Mickaël Adon (/fr/; born October 3, 1987, in Paris), better known as Mickaël Vendetta, is a French Internet phenomenon and entrepreneur whose notoriety followed upon the buzz he created on the internet through his personal blog.

==Background==
He lists as his personal objectives, to become an actor, to market a clothing line, and release a single of house music. He also considers becoming a politician like Arnold Schwarzenegger, and, along with Bernard Tapie, supports Nicolas Sarkozy.

==Career==
Vendetta worked briefly in real estate before leaving that business to develop his philosophy of "Bogossitude" ("good looking guy-ness") and promoting it on his blog and in media. He created a buzz by publishing partly naked videos of him on his personal blog, showing his physique and establishing having a strong personality, by being purposefully arrogant and pretentious in order to gain public response.

He appeared on the site Trendywebtv.com, a site which had previously produced Cindy Sander.

Vendetta appeared on various TV and radio shows and acted for several TV commercial spots for Pringles chips, produced
a house music single, and won La Ferme Célébrités (Celebrity Farm) (2010). He has produced a house music single named "The bogoss Life" on XIII Bis Records,
as well as making appearances in business schools and night clubs.
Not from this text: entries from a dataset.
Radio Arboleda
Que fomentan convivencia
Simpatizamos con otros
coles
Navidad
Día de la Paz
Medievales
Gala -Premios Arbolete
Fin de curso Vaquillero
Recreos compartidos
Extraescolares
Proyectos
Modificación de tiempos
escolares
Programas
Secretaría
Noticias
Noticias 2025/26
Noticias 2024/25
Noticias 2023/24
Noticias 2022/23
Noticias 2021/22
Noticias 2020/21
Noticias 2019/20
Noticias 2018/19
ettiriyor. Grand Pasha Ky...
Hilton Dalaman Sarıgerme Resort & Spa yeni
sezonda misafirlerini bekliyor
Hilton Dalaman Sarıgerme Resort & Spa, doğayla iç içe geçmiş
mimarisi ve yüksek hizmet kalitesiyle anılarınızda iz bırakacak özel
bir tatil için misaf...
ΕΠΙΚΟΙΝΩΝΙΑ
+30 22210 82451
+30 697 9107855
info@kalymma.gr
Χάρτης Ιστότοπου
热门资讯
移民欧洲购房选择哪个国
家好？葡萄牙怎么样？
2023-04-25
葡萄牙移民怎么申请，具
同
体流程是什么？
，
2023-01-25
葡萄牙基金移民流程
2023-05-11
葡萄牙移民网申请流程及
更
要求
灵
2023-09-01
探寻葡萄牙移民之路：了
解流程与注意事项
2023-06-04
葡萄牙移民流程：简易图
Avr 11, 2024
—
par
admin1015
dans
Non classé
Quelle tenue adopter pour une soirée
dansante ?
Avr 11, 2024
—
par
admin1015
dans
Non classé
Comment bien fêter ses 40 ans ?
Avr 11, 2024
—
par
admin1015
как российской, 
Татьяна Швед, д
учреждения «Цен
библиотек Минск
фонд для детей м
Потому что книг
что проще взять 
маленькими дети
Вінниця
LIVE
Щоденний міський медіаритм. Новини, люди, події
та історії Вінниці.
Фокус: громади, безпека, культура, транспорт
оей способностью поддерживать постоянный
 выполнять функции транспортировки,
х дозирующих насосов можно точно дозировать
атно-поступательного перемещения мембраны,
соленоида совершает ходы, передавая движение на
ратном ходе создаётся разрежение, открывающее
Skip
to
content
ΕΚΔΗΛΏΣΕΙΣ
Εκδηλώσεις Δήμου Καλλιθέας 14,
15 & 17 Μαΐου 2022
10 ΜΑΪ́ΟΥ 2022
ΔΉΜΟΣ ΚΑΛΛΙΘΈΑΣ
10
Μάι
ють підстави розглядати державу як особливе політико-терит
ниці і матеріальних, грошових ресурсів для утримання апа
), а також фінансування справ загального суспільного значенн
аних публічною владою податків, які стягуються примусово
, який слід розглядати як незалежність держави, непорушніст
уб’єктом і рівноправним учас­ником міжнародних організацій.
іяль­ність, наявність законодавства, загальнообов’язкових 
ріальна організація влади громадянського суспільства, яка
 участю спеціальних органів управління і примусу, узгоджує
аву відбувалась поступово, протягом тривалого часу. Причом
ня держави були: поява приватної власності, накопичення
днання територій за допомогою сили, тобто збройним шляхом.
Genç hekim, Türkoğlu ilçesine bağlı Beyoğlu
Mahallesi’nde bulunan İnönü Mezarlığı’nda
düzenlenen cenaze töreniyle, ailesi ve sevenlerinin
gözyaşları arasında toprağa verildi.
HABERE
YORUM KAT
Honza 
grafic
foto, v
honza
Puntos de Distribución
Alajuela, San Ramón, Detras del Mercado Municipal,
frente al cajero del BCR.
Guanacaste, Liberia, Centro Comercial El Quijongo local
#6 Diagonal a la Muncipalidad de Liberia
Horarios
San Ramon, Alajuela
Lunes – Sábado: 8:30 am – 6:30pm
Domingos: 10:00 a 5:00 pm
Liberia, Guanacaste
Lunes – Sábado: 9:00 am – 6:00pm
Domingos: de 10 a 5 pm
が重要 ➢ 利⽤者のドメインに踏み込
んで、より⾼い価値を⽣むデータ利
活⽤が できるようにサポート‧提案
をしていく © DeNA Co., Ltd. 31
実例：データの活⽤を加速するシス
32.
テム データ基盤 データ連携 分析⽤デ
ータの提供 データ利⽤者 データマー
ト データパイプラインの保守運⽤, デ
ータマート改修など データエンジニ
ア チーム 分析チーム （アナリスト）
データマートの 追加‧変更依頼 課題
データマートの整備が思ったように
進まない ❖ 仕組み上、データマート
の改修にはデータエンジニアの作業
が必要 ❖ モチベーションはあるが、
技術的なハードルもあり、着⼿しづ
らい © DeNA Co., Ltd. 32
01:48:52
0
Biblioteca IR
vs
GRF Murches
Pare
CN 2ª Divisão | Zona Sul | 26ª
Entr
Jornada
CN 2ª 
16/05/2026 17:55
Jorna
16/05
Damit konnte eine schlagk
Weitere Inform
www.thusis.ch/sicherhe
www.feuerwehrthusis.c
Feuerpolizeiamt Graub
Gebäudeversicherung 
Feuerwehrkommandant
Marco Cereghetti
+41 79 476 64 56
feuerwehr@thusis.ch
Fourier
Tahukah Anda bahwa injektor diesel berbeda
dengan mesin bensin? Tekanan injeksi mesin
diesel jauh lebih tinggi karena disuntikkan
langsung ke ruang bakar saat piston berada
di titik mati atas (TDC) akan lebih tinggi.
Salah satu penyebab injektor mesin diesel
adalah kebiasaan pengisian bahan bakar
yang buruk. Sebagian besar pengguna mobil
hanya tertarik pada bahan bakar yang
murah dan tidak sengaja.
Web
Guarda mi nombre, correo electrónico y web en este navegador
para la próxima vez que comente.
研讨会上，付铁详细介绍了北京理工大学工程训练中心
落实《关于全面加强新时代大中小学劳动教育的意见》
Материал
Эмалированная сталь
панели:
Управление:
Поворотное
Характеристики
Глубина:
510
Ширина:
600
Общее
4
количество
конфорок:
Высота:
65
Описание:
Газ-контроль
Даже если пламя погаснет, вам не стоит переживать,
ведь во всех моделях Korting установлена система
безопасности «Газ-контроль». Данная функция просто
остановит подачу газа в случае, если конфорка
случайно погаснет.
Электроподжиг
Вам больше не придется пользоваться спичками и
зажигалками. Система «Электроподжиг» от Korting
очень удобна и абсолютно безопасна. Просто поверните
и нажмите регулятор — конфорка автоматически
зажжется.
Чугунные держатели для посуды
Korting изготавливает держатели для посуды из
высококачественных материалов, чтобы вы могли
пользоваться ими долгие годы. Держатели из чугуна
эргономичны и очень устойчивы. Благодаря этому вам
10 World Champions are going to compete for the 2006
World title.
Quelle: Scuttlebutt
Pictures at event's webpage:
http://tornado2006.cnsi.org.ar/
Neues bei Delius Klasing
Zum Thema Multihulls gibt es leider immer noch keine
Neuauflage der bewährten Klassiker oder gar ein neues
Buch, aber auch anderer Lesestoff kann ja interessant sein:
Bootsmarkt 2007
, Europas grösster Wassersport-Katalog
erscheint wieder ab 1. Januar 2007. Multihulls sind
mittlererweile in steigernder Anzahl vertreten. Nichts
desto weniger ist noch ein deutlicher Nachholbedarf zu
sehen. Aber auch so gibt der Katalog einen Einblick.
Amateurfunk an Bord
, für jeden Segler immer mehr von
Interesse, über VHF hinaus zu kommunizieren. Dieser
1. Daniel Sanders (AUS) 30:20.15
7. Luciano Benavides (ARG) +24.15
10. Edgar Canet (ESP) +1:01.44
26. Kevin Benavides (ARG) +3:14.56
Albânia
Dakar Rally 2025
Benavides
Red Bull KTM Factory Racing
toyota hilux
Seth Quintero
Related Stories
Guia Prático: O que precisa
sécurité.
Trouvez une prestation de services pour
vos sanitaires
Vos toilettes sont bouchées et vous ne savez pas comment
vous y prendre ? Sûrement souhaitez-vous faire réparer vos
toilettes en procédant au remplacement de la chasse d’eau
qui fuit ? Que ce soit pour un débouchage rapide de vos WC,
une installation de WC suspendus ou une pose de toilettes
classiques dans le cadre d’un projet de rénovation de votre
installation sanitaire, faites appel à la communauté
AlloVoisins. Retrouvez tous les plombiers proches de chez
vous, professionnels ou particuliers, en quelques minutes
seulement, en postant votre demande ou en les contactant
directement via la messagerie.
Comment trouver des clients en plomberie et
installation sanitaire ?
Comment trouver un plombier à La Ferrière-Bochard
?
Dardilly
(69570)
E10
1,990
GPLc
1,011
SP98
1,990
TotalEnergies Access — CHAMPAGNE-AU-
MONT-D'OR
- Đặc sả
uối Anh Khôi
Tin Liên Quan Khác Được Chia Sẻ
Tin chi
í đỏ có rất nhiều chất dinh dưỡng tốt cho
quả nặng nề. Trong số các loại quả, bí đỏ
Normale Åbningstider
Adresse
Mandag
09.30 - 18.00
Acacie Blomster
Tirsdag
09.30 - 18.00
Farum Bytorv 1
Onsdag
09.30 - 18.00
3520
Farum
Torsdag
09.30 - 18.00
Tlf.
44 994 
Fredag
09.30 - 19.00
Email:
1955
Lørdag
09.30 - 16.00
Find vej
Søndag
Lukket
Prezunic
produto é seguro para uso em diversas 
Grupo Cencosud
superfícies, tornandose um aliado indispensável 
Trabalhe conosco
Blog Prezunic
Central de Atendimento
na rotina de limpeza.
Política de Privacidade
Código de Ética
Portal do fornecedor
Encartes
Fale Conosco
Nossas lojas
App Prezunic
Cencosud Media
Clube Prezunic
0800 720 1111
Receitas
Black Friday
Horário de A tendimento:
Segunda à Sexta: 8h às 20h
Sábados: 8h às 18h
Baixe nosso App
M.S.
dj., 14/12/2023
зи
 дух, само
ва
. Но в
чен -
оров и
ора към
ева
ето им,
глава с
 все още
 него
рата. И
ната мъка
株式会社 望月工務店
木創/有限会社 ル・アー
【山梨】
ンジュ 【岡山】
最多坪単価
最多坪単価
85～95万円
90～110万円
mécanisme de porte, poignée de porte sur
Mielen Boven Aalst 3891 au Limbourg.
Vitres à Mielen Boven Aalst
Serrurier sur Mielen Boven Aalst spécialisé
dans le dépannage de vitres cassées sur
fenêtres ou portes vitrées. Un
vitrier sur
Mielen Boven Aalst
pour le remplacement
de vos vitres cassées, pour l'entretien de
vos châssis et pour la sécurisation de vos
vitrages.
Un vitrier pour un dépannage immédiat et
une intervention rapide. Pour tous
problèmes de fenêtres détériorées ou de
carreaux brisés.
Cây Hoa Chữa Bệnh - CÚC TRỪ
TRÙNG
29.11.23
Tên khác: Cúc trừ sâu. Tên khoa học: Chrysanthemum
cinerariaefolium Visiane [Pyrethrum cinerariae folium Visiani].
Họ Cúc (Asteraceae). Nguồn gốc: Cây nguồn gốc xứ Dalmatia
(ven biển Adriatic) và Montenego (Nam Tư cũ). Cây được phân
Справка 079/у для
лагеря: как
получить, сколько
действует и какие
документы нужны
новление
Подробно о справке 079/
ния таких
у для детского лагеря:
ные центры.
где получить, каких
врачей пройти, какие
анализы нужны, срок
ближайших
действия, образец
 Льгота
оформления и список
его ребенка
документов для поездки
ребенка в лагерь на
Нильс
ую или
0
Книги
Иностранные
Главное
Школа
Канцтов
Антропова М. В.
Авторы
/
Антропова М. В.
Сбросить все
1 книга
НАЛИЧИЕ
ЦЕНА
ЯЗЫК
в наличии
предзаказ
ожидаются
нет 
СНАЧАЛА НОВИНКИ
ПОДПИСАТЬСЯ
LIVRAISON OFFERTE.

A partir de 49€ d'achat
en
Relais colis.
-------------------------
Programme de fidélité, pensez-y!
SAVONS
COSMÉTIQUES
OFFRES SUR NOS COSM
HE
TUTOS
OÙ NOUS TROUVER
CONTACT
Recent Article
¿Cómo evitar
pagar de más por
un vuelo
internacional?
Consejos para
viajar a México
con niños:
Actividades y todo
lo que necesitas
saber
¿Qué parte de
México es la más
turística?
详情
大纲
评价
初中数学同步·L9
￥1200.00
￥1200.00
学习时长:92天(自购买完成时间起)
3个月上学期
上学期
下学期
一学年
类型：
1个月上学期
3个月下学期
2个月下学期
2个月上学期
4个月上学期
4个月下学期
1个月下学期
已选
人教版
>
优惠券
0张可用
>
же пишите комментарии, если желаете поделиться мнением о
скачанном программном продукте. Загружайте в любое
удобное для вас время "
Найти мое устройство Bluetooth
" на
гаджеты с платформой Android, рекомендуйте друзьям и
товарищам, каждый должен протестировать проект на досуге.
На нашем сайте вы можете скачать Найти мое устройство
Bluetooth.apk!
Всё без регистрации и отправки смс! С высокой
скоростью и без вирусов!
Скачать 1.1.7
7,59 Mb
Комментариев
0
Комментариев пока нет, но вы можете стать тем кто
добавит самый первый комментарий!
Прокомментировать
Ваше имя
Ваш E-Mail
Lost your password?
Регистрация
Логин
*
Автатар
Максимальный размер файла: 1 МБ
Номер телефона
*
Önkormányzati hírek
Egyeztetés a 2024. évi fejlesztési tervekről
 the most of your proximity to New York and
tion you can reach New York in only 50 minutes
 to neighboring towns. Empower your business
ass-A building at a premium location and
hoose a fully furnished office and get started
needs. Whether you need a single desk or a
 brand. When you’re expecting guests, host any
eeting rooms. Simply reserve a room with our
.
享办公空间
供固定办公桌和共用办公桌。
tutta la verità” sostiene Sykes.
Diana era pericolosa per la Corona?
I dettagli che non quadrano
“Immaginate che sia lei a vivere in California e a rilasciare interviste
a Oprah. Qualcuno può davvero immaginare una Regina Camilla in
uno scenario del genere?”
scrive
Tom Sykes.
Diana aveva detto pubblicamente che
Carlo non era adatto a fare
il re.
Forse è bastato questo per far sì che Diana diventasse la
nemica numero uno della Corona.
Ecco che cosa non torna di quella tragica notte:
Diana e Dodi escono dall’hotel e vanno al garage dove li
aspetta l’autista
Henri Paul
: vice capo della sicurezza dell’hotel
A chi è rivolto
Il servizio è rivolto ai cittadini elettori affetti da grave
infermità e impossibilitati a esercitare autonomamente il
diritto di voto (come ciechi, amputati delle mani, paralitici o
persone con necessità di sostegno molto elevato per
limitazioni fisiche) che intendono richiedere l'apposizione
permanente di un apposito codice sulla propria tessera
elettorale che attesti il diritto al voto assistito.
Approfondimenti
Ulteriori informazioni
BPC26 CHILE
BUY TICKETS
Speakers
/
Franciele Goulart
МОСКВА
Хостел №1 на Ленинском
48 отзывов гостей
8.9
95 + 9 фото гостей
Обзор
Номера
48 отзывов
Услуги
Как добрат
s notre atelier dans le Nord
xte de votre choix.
===Television and radio===
Among the shows in which Vendetta has appeared are La méthode Cauet (The Cauet Method) on TF1, Chez Morandini on Direct8, LCI, as well as on Swiss TV and on Virgin Radio. His appearance on La méthode Cauet made the audience of the show become quite heated in response.

==Critique==
While he was part of the cast, and eventual winner, of La Ferme Célébrités 2010, the media had earlier criticized him for being arrogant, conceited and contemptuous. In 2008, David Abiker of France Info compared Vendetta to Paris Hilton, in that he was engaged in a similar race for notoriety. Ecrans called Vendetta "une marchandise dont le contenu n'est rien d'autre que son propre message publicitaire" (a commodity whose content is nothing other than his own publicity).